La production du film a eu un effet sur les Mohawks d'Oka ainsi que sur les communautés autochtones de toute l'Amérique du Nord. Les reportages aux nouvelles contenaient une perspective occidentale biaisée. Le documentaire fait état de l'expérience mohawk, qui était généralement sous-représentée et déformée[4]. Obomsawin discute de l'impact du film et des incidents survenus à Oka 25 ans plus tard avec l'Office national du film du Canada :
« …À l'époque où le racisme est devenu si répandu ici, […] on ne pouvait pas aller n'importe où sans être poussé ou insulté. Il était donc encore plus important de s’assurer que cela soit documenté par certains d’entre nous. Ce film est devenu un tournant en raison de son contenu. À cause de ce qui s'est passé. Toutes les réserves de ce pays, ou presque toutes, ont perdu des terres à cause des municipalités. Et lorsque la résistance a pris fin à Kanehsatake, c’est à ce moment-là que cela est devenu un tournant. Cela a donné du courage à toutes les réserves et a permis de ne plus permettre que cela se produise.
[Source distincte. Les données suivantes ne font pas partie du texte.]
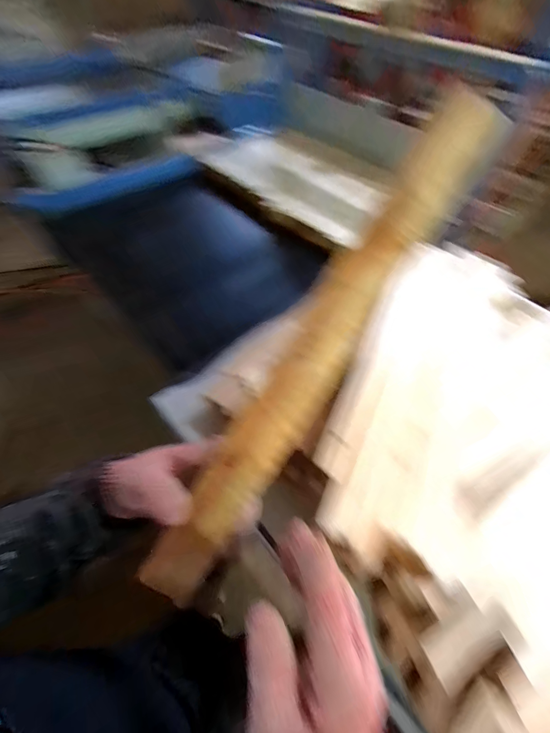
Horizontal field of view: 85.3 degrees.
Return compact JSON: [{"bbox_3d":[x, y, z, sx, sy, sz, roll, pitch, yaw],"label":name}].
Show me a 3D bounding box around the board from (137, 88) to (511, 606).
[{"bbox_3d":[0.031,-0.001,0.254,0.051,0.032,0.465,35,95,20],"label":"board"}]

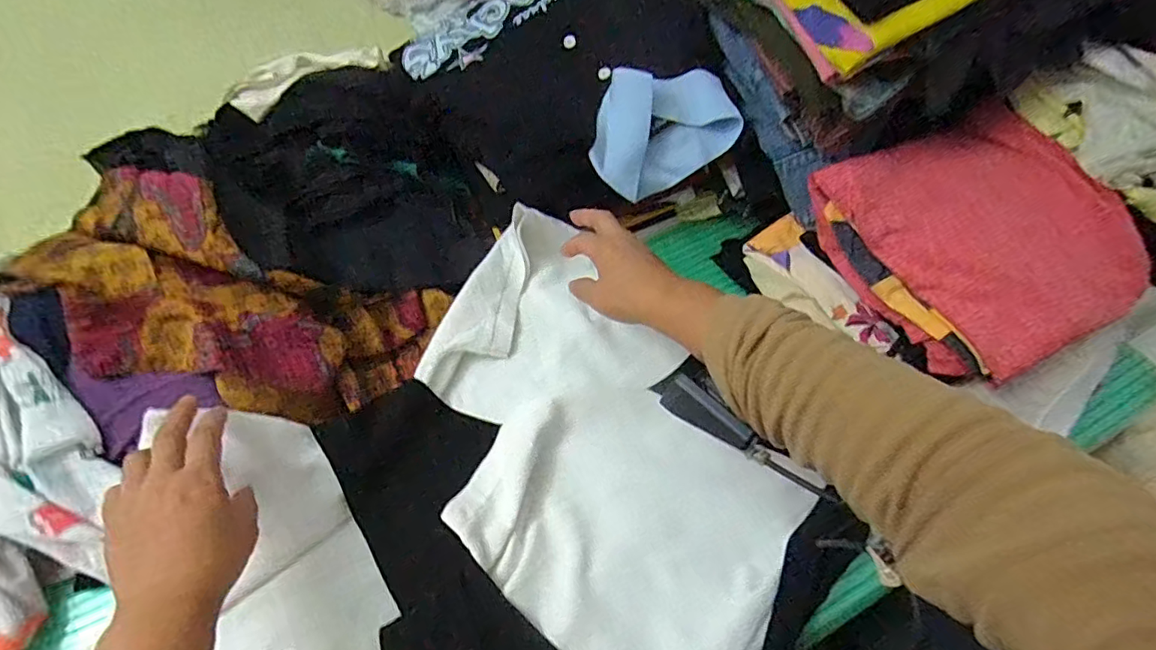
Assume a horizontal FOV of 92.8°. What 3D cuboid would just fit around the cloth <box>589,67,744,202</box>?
[{"bbox_3d":[0.088,-0.194,0.563,0.145,0.035,0.121,-3,99,-11],"label":"cloth"}]

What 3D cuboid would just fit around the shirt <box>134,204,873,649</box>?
[{"bbox_3d":[-0.067,0.137,0.461,0.449,0.051,0.419,-31,63,-18],"label":"shirt"}]

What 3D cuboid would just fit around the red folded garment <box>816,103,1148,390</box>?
[{"bbox_3d":[0.384,-0.085,0.527,0.220,0.075,0.238,-23,61,-14],"label":"red folded garment"}]

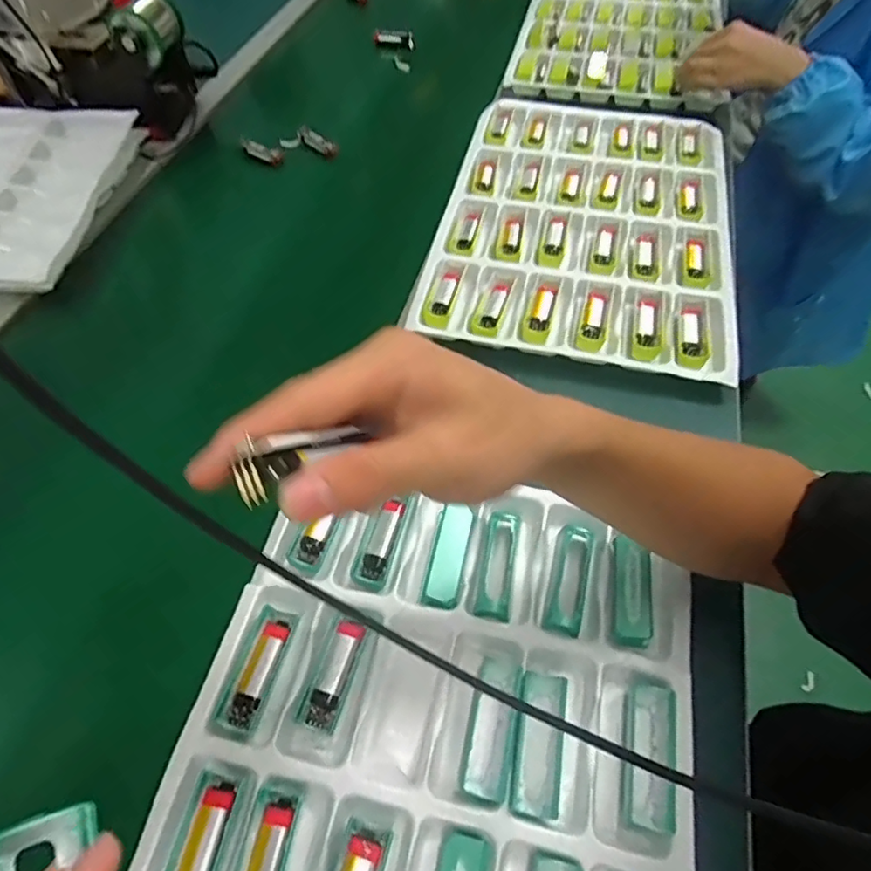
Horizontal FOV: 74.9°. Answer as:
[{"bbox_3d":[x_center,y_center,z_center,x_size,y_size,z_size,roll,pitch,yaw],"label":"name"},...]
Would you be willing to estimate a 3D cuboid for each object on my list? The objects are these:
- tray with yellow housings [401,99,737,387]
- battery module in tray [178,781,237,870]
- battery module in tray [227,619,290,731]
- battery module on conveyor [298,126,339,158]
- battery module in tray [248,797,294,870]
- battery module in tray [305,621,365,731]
[{"bbox_3d":[0.173,-0.256,0.660,0.314,0.027,0.439,12,56,8],"label":"tray with yellow housings"},{"bbox_3d":[-0.138,0.247,0.337,0.019,0.009,0.070,9,56,6],"label":"battery module in tray"},{"bbox_3d":[-0.122,0.164,0.395,0.019,0.007,0.071,12,56,8],"label":"battery module in tray"},{"bbox_3d":[-0.163,-0.404,0.782,0.074,0.017,0.016,37,63,22],"label":"battery module on conveyor"},{"bbox_3d":[-0.100,0.255,0.332,0.017,0.010,0.071,8,56,5],"label":"battery module in tray"},{"bbox_3d":[-0.069,0.166,0.396,0.018,0.013,0.070,13,56,9],"label":"battery module in tray"}]

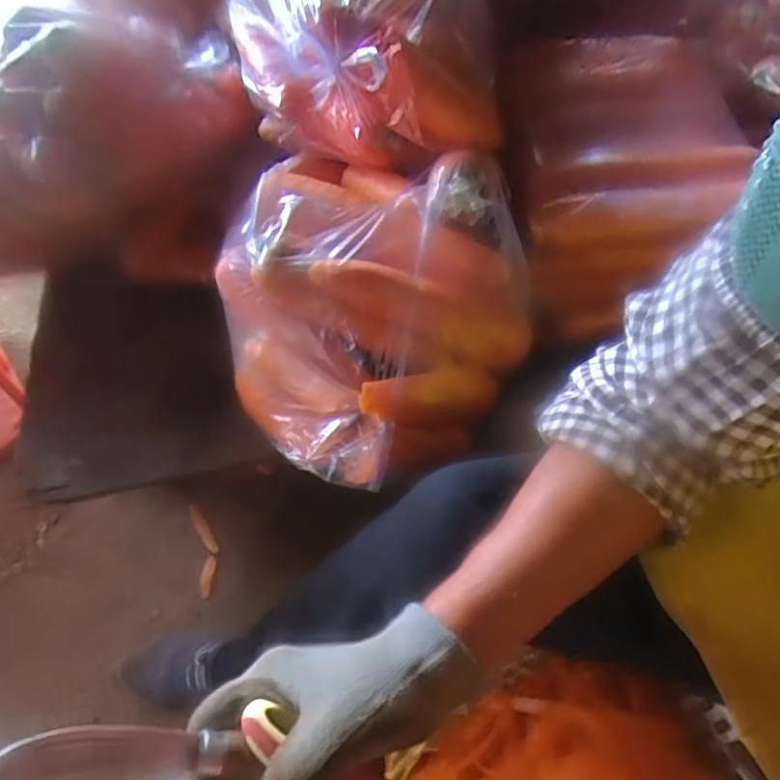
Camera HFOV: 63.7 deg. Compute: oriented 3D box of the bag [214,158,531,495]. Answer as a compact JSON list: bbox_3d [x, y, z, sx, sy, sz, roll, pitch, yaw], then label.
[{"bbox_3d":[-0.027,-0.077,0.582,0.255,0.193,0.254,-35,58,-21],"label":"bag"}]

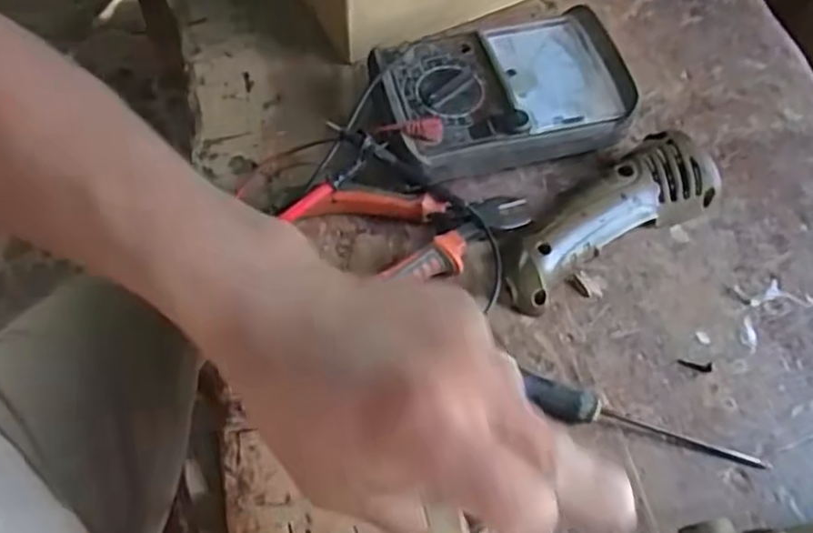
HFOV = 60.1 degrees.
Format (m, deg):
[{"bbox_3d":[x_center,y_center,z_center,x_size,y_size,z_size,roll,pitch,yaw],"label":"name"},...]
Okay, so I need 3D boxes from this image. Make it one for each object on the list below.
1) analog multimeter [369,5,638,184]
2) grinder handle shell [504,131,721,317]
[{"bbox_3d":[0.063,-0.114,0.487,0.169,0.052,0.106,-12,61,-10],"label":"analog multimeter"},{"bbox_3d":[0.127,-0.031,0.451,0.158,0.032,0.054,-30,65,-19],"label":"grinder handle shell"}]

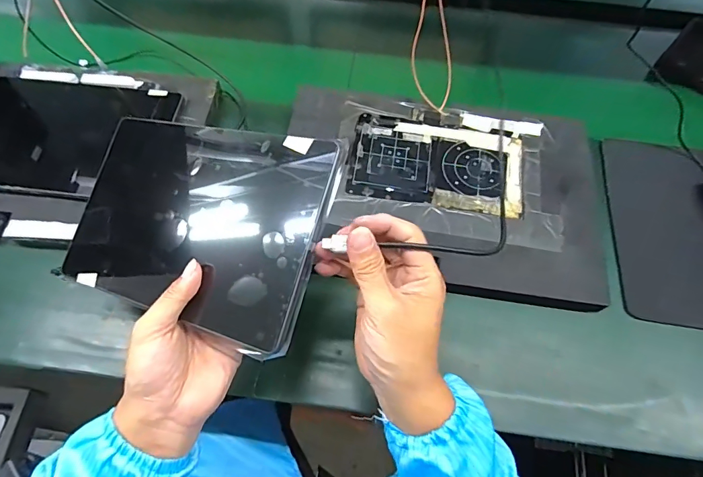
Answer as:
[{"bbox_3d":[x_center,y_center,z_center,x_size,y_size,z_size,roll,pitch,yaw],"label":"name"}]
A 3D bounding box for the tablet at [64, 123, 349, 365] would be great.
[{"bbox_3d":[-0.141,-0.019,0.356,0.251,0.011,0.167,13,81,24],"label":"tablet"}]

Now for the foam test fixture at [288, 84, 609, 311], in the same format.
[{"bbox_3d":[0.106,-0.068,0.511,0.380,0.032,0.256,9,62,3],"label":"foam test fixture"}]

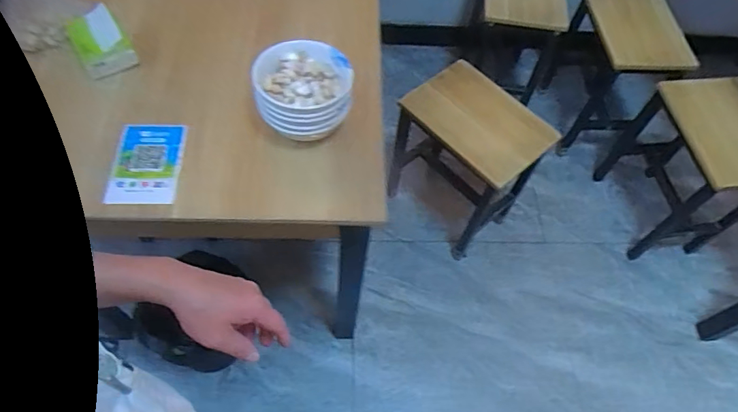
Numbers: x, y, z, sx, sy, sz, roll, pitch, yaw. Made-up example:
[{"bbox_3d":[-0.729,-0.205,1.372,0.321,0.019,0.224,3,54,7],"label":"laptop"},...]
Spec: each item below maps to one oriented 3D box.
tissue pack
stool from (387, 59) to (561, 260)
[{"bbox_3d":[-0.445,-0.273,0.839,0.082,0.021,0.108,-28,94,-1],"label":"tissue pack"},{"bbox_3d":[0.233,-0.120,1.386,0.402,0.446,0.228,40,66,18],"label":"stool"}]

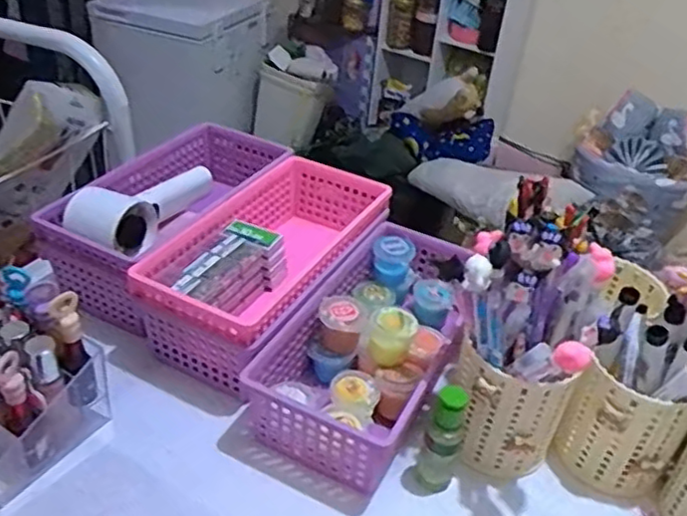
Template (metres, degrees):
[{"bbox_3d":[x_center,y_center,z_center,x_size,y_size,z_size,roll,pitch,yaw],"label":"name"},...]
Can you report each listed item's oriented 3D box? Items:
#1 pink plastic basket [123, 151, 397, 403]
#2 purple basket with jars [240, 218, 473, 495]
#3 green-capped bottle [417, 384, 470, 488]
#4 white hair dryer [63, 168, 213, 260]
[{"bbox_3d":[-0.059,0.003,0.593,0.117,0.080,0.242,20,37,20],"label":"pink plastic basket"},{"bbox_3d":[0.028,0.068,0.544,0.115,0.069,0.237,18,37,18],"label":"purple basket with jars"},{"bbox_3d":[0.069,0.124,0.459,0.024,0.088,0.020,12,35,10],"label":"green-capped bottle"},{"bbox_3d":[-0.179,-0.058,0.602,0.066,0.046,0.138,15,36,14],"label":"white hair dryer"}]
Le choix d'Obomsawin de rester avec la communauté tout au long du siège et de documenter les brutalités a également semblé désamorcer la situation : « Certains pensent que la présence continue d'Obomsawin avec une caméra a probablement tempéré l'armée, que les choses auraient été pires si elle n'était pas là pour filmer »[3]. Jesse Wente (en), directeur fondateur du Bureau de l’écran autochtone et président du conseil d'administration du Conseil des arts du Canada a déclaré que :
« Le film a marqué un tournant dans l'histoire du cinéma autochtone, [...] Sans Kanehsatake : 270 ans de résistance, « il est difficile d'imaginer la compréhension qu'auraient les Canadiens de ce qui s'est passé là-bas, [...] Dans la plupart des autres couvertures à l’époque, la réalité des gens derrière la ligne ne nous était pas montrée[3].
Le film a contribué à développer un sentiment universel, explique Karen Froman, une chercheuse autochtone : « les processus de colonisation et d'urbanisation rapide dans la période d'après-guerre ont arraché les peuples autochtones de leurs terres natales, mais à bien des égards, nous restons connectés à la terre, peu importe où nous résidons. Je sais d’où je viens même si je n’y réside pas physiquement[5].